• **Your objective**: Copy out the lines below that hold the word "School".

• **Records for the task**:
=-=-=

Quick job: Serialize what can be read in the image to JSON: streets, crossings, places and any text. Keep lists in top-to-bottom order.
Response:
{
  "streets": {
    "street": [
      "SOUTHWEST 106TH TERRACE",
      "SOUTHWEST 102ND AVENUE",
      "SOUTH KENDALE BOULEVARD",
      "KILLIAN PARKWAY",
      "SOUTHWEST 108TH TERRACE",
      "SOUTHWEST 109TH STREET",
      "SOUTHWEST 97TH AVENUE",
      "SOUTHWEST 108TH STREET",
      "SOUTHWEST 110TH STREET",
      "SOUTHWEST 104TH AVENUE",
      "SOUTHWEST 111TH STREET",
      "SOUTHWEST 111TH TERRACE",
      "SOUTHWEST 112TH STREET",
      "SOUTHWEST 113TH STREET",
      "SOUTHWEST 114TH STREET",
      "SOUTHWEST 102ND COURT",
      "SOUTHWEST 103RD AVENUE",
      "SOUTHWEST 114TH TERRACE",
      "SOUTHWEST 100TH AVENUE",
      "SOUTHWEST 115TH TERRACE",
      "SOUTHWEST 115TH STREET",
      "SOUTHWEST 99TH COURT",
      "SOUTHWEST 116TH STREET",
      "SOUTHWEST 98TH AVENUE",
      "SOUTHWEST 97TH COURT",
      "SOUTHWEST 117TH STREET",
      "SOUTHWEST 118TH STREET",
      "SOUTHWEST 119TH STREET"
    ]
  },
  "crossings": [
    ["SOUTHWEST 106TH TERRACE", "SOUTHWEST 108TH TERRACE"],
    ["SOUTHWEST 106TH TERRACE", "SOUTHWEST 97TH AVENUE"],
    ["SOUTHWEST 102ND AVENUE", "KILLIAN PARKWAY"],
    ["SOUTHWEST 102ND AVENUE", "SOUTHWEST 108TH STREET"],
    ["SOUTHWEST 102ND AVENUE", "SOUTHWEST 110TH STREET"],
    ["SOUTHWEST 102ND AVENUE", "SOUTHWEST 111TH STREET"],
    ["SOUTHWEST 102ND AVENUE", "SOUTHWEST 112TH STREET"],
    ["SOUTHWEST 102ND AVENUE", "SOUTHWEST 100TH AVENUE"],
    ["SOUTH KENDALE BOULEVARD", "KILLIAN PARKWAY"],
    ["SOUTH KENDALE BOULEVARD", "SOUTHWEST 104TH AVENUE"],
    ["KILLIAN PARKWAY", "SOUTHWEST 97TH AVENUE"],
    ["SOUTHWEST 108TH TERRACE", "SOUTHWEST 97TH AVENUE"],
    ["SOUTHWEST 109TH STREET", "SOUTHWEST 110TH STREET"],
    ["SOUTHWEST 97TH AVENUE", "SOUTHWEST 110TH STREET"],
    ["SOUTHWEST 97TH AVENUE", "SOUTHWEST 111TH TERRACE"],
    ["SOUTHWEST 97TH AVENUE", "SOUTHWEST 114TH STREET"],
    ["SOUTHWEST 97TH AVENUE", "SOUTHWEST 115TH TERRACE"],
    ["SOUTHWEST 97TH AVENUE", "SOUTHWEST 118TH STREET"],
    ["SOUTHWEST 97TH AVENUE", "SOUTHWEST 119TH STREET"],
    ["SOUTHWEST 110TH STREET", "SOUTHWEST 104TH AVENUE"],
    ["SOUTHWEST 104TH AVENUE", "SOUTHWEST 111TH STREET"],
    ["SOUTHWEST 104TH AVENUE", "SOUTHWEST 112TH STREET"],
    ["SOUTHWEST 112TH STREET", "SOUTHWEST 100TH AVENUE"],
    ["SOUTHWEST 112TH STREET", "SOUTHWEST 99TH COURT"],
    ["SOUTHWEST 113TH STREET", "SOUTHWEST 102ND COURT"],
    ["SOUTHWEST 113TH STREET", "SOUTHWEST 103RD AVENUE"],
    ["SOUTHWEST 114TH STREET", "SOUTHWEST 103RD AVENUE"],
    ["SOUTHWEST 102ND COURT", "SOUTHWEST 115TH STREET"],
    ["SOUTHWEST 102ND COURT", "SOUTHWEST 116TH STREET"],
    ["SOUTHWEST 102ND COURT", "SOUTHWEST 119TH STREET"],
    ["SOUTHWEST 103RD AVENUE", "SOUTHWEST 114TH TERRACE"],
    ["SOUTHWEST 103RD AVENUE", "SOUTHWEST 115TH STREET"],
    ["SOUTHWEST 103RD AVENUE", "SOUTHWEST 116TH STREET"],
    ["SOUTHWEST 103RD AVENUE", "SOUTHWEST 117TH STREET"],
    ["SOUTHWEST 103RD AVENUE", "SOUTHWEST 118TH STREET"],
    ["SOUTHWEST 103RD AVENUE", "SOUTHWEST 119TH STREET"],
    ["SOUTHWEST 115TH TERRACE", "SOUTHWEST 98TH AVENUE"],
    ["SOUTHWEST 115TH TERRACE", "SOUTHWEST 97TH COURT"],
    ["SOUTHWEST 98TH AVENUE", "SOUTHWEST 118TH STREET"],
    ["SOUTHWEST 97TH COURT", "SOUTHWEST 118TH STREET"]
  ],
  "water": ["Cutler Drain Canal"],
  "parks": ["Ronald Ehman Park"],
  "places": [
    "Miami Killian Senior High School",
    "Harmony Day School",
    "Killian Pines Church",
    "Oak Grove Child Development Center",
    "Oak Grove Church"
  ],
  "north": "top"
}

=-=-=

• **Answer for the task**:
    "Miami Killian Senior High School",
    "Harmony Day School",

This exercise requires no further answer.